Macron juga mendorong kedua pihak untuk mempercepat proses negosiasi, dengan menyatakan bahwa krisis ini hanya bisa diselesaikan melalui jalur damai. Pernyataannya sejalan dengan kekhawatiran global akan potensi pecahnya Perang Dunia III jika konflik ini terus meruncing.
Namun sayangnya, negosiasi formal antara Iran dan Amerika Serikat tampaknya semakin sulit diwujudkan. Iran secara tegas menolak untuk berunding dengan pemerintahan Donald Trump. Hal ini memperkuat posisi Eropa sebagai satu-satunya jembatan diplomatik antara Iran dan blok Barat.
Ancaman Nuklir dan Ketakutan Global
Kekhawatiran dunia akan program nuklir Iran bukan tanpa alasan. Jika Iran berhasil memproduksi senjata nuklir, maka keseimbangan geopolitik di Timur Tengah akan berubah drastis.

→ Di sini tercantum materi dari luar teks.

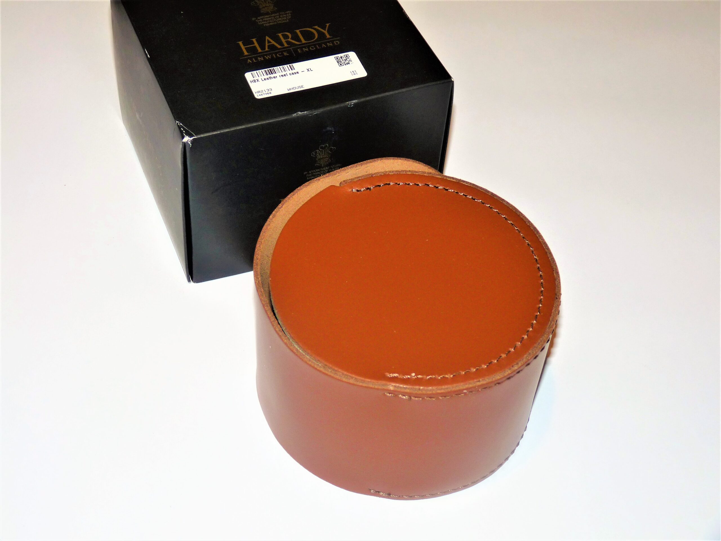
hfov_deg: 34.9
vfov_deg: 26.6
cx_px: 360
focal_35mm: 55
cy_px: 270
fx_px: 1146
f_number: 3.2
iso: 100
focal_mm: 9.9
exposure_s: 1/30
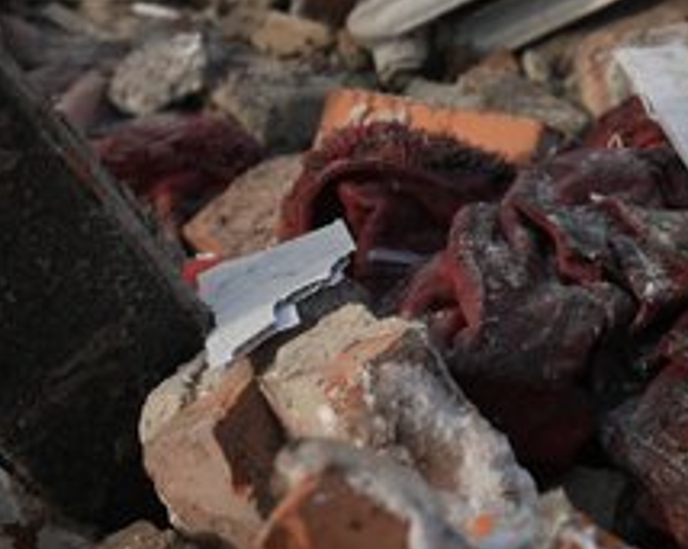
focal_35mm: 102
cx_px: 453
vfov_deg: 15.1
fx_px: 2076
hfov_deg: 18.8
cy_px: 217
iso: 400
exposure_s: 1/100
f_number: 4
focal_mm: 58
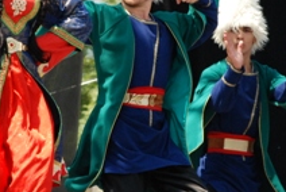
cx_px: 130
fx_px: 4025
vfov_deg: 2.7
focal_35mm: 506
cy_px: 57
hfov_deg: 4.1
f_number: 6.3
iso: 640
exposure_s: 1/640
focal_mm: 112
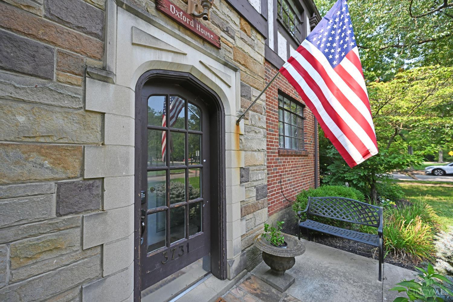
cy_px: 151
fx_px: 176
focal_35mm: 14
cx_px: 226
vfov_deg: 81.2
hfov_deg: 104.3
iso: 200
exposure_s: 1/250
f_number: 5.6
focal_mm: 14
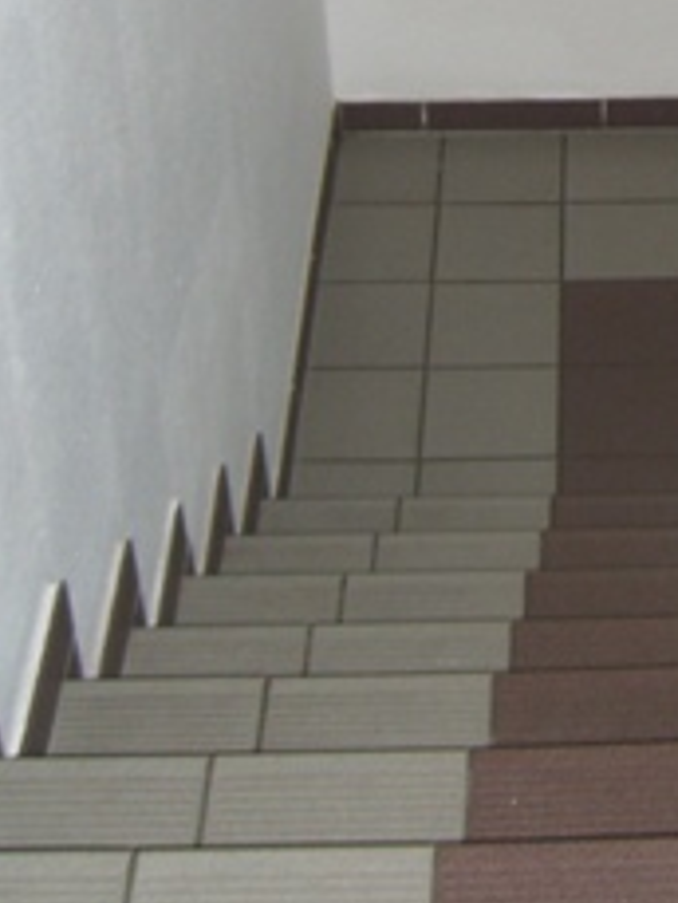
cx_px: 848
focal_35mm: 106
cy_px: -205
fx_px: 2766
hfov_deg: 13.5
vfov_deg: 17.6
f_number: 2.8
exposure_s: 1/60
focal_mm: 7.9
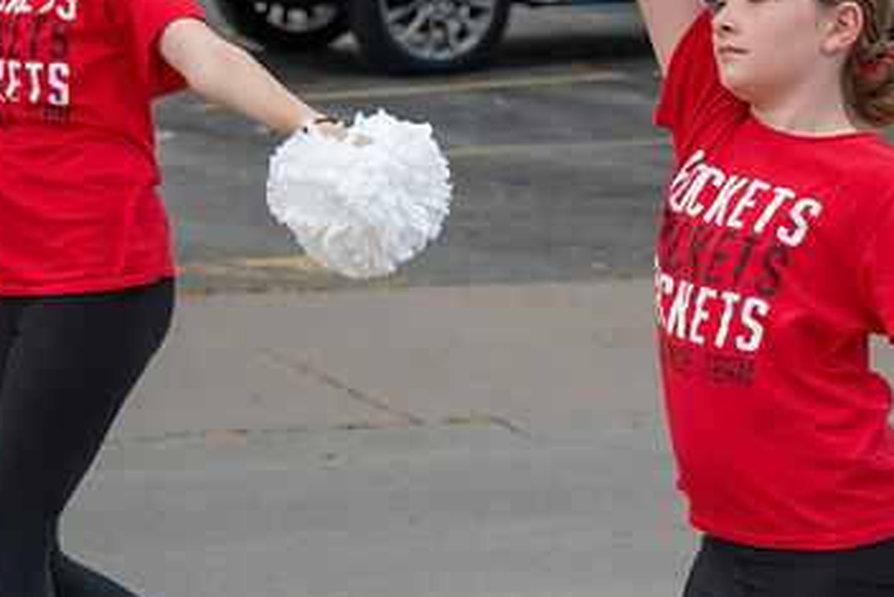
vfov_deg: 4.9
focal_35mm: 280
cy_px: 230
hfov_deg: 7.4
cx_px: 577
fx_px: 6956
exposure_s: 1/400
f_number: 11
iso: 3200
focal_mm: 170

Sekutu Israel, termasuk AS dan beberapa negara Arab Teluk, akan merasa sangat terancam.
Terlebih lagi, jika konflik melibatkan senjata nuklir, dampaknya akan berskala global—baik secara politik, ekonomi, maupun kemanusiaan. Inilah yang mendorong komunitas internasional untuk berupaya keras menekan kedua pihak agar menahan diri.

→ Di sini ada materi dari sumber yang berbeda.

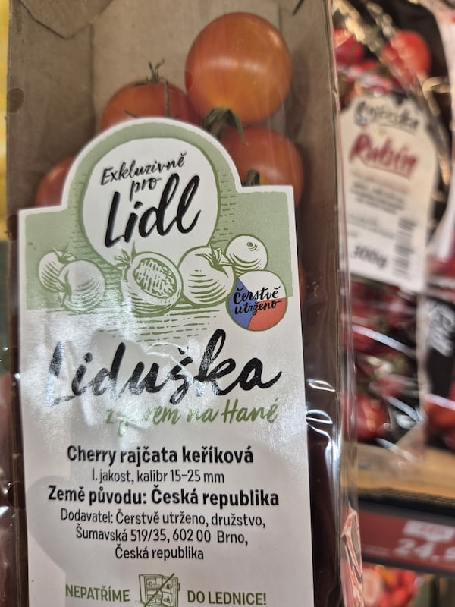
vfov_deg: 73.9
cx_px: 228
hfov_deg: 58.9
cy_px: 304
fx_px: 403
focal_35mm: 23
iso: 160
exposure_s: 1/100
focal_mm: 5.4
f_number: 1.8
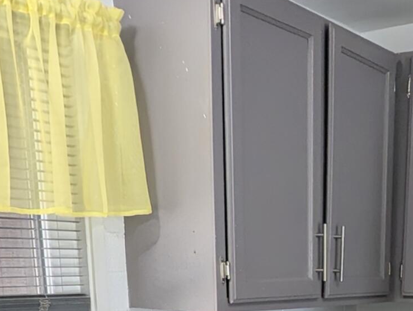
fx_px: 777
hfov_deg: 28.9
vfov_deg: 19.4
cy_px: 482
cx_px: 349
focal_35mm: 65
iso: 43
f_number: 2.2
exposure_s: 1/30
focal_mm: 2.35
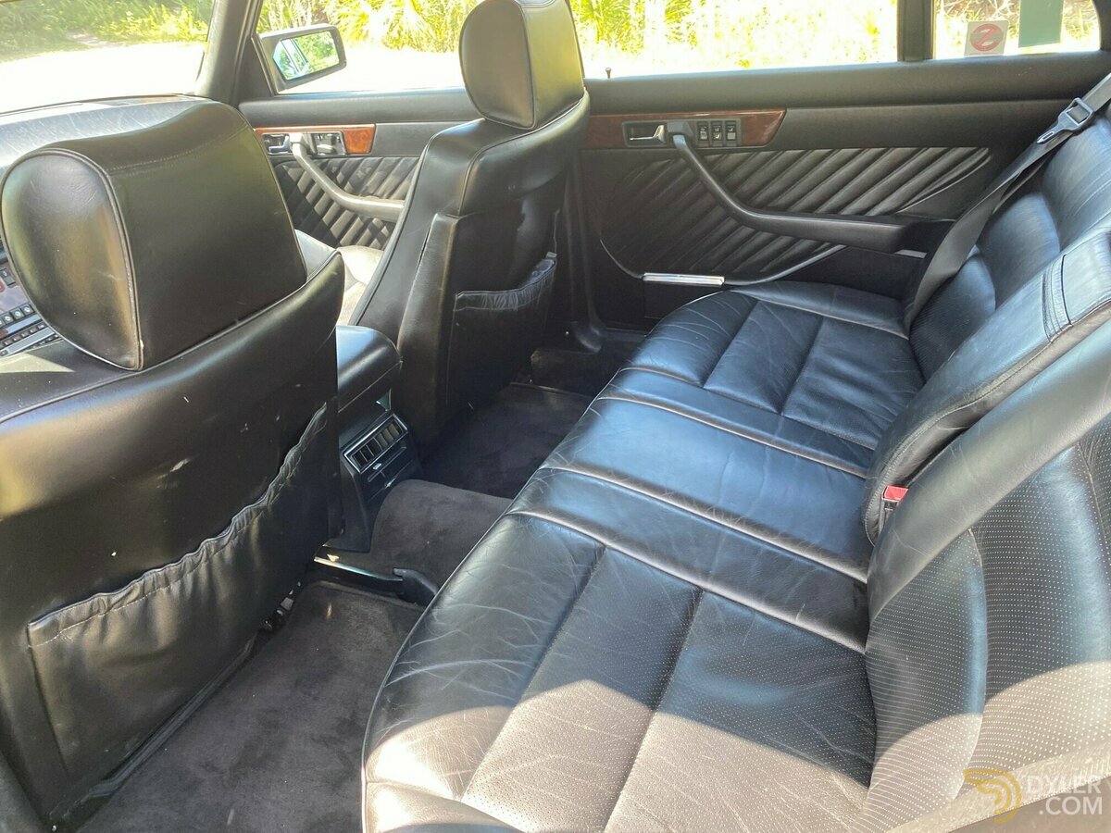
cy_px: 416
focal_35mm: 26
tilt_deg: -27.0
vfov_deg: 53.1
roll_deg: +5.0
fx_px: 834
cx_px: 556
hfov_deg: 67.3
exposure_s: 1/103
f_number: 1.8
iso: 125
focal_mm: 4.25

Namun tantangan terbesar saat ini adalah bagaimana menyatukan keinginan politik dari pihak-pihak yang berseteru. Sementara Israel terus menggempur wilayah-wilayah strategis di Iran, Teheran juga tidak tinggal diam. Serangan rudal balasan dan ancaman terhadap aset Amerika terus diluncurkan.
Ketegangan Regional dan Dampaknya terhadap Dunia
Konflik Iran-Israel tidak hanya berdampak di kawasan Timur Tengah, tetapi juga menimbulkan efek domino secara global. Harga minyak mentah dunia, misalnya, telah melonjak tajam sejak awal perang. Ketakutan akan gangguan distribusi di Selat Hormuz—jalur utama ekspor minyak dunia—mendorong pasar global dalam situasi penuh ketidakpastian.
Selain itu, volatilitas nilai tukar mata uang di kawasan juga meningkat. Ketegangan ini memperlemah Shekel Israel dan meningkatkan risiko di pasar negara berkembang, termasuk Indonesia. Investor global cenderung menarik dananya dari negara berkembang untuk menghindari risiko geopolitik, dan ini bisa memperburuk tekanan ekonomi global.
Perang yang Tak Diinginkan Dunia
Perang Israel vs Iran telah memasuki babak yang sangat berbahaya. Serangan terhadap fasilitas nuklir dan pernyataan resmi dari pihak-pihak terkait menunjukkan bahwa ini bukan lagi sekadar konflik regional biasa, tetapi telah menjadi krisis internasional yang dapat mengancam stabilitas global.
Upaya diplomasi masih berjalan, terutama dari pihak Eropa, namun jalannya tampak sulit dan penuh tantangan. Sementara itu, dunia hanya bisa berharap bahwa eskalasi ini tidak berakhir pada penggunaan senjata nuklir yang akan membawa bencana besar bagi umat manusia.
Maka dari itu, penting bagi seluruh pihak—baik negara-negara besar, organisasi internasional, maupun masyarakat sipil global—untuk mendorong penyelesaian damai secepat mungkin sebelum semuanya terlambat.